Diluted botulinum toxin (BTX) injection for the treatment of refractory vascular and papulopustular rosacea, repeated every 4 to 5 months, has shown promise for relieving persistent vascular symptoms, according to a recent analysis conducted in India and published in the Journal of the American Academy of Dermatology.1
Under local anesthesia, BTX diluted to a strength of 10 units/mL was administered intradermally in the hypervascular and telangiectatic centrofacial face as microdroplet injections of 0.05 mL with 0.5-cm spacing. Significant reductions in edema, erythema, telangiectasis, and flushing were observed within 1 to 2 weeks of treatment. Any remaining papulopustular lesions also demonstrated improvement, and a reduction in pore size was apparent at 2 weeks.

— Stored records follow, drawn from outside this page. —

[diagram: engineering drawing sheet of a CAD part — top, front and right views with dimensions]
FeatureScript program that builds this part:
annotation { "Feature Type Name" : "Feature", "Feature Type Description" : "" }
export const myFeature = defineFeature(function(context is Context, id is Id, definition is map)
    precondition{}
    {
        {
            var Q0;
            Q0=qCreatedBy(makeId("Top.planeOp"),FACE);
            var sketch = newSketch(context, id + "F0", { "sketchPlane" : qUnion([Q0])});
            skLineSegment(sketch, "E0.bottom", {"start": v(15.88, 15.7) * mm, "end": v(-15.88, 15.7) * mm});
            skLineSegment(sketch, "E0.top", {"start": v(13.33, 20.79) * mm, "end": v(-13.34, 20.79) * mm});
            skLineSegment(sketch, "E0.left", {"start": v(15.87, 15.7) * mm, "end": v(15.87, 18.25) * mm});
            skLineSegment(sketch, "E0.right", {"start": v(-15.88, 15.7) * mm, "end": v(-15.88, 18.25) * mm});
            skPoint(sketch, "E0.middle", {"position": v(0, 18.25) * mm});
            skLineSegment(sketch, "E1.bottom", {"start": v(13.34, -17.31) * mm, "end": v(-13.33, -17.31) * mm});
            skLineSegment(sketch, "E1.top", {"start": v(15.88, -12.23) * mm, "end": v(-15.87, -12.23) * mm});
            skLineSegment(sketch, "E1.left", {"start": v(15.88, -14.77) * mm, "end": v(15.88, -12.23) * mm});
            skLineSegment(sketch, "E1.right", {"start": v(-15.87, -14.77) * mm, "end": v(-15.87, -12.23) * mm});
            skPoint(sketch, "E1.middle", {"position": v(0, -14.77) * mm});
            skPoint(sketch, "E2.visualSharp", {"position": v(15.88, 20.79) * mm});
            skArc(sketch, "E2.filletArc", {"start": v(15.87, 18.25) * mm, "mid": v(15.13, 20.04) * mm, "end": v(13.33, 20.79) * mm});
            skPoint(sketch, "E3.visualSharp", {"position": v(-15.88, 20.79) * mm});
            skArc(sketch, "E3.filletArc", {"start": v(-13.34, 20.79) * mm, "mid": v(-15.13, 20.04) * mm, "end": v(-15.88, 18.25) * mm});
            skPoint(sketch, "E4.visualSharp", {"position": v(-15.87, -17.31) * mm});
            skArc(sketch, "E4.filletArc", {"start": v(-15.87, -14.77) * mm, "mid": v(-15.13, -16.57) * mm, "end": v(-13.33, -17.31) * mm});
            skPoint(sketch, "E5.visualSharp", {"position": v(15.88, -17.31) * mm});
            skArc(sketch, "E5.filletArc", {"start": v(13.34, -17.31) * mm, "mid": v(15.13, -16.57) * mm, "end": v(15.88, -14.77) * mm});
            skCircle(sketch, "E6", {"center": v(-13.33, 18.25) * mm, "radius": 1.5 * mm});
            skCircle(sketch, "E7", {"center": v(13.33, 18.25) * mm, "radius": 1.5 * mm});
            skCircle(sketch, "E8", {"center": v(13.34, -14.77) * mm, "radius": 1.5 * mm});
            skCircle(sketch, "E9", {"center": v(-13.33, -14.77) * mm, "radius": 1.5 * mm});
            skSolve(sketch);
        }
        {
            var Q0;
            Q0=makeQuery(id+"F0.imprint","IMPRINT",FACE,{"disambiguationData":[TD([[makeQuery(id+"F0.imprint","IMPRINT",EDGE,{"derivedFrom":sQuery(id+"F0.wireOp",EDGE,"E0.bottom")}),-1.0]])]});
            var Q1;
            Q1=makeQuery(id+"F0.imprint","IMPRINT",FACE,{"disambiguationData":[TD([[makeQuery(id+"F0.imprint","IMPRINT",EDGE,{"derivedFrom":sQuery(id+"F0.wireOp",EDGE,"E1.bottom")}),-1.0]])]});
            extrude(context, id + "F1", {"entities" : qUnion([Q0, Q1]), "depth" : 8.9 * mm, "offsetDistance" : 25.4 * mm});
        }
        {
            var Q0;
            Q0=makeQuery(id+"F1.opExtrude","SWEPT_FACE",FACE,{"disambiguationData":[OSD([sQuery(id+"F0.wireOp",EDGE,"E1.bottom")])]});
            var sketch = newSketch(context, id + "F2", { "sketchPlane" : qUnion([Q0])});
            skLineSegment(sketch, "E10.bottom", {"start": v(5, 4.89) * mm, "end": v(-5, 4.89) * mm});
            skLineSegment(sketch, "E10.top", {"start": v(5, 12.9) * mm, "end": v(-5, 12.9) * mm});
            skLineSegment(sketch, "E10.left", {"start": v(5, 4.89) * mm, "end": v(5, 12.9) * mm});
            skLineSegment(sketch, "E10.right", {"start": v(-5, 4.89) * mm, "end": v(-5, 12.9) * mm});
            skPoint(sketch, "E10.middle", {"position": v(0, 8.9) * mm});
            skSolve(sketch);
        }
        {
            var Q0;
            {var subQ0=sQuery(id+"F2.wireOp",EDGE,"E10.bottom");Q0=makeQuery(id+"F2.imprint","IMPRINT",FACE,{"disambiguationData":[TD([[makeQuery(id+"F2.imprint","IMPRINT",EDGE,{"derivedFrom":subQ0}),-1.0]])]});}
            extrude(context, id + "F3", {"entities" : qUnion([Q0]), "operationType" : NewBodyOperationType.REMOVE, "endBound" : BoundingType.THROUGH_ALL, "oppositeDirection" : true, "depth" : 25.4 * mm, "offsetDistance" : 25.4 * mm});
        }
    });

With the improvement observed lasting for approximately 3 to 4 months, repeat sessions of BTX mesotherapy are needed once every 4 to 5 months in order to maintain remission. The use of dermoscopy in such patients permits a more objective assessment of their therapeutic response.
The therapeutic benefits of BTX observed in patients with rosacea most likely stem from acetylcholine blocking effects targeting arrector pili muscles and local muscarinic receptors in the sebaceous glands.2 The improvements observed in BTX-treated patients with respect to erythema, flushing, and inflammation occur as a result of potent blockade of acetylcholine release from autonomic peripheral nerves of the cutaneous vasodilatory system, along with inhibition of the release of such inflammatory mediators as calcitonin gene-related peptide and substance P.3,4
The authors noted that although use of diluted BTX mesotherapy every 4 to 5 months is associated with the relief of vascular signs and symptoms of recalcitrant rosacea, the procedure is limited by the cost and the need for repeated injections.
1. Bharti J, Sonthalia S, Jakhar D. Mesotherapy with botulinum toxin for the treatment of refractory vascular and papulopustular rosacea [published online May 19, 2018]. J Am Acad Dermatol. pii: S0190-9622(18)30808-9. doi: 10.1016/j.jaad.2018.05.014.
2. Campanati A, Martina E, Giuliodori K, Consales V, Bobyr I, Offidani A. Botulinum toxin off-label use in dermatology: a review. Skin Appendage Disord. 2017;3(1):39-56.
3. Dayan SH, Pritzker RN, Arkins JP. A new treatment regimen for rosacea: onabotulinumtoxinA. J Drugs Dermatol. 2012;11(12):e76-e79.
4. Bloom BS, Payongayong L, Mourin A, Goldberg DJ. Impact of intradermal abobotulinumtoxinA on facial erythema of rosacea. Dermatol Surg. 2015;4(suppl 1):S9-S16.